# Data

• • • • •

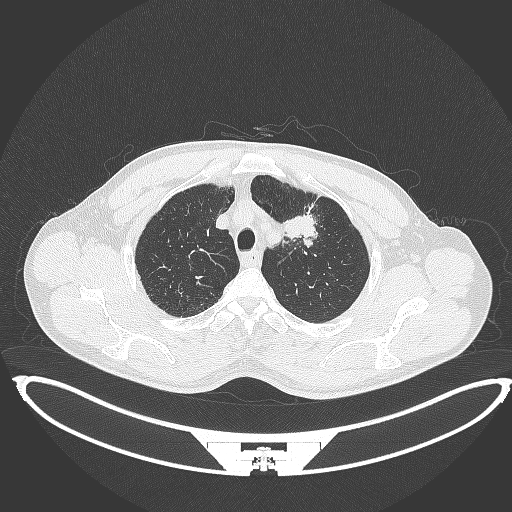
Chest CT, one axial slice; slice 364 of 395 in the series (ordered by position); reconstruction kernel B70f; 120 kVp; lung window (W 1500 / L -600 HU); 512 × 512 image matrix, field of view 457 × 457 mm. Patient: male, 60 years. Case-level facts recorded for this patient, not image findings: clinical TNM (as recorded): T2a N0 M0; histopathological grade: G1-G2.
Outlined on this slice (bounding box drawn by a radiologist):
- lung tumour (recorded histology: squamous cell carcinoma): bounding box <280,211,320,242> (left, top, right, bottom; pixels)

• • • • •

# Work instruction
The complete listing must be transcribed verbatim, and all pictures are to be omitted.

# Written reply
Chest CT, one axial slice; slice 364 of 395 in the series (ordered by position); reconstruction kernel B70f; 120 kVp; lung window (W 1500 / L -600 HU); 512 × 512 image matrix, field of view 457 × 457 mm. Patient: male, 60 years. Case-level facts recorded for this patient, not image findings: clinical TNM (as recorded): T2a N0 M0; histopathological grade: G1-G2.
Outlined on this slice (bounding box drawn by a radiologist):
- lung tumour (recorded histology: squamous cell carcinoma): bounding box <280,211,320,242> (left, top, right, bottom; pixels)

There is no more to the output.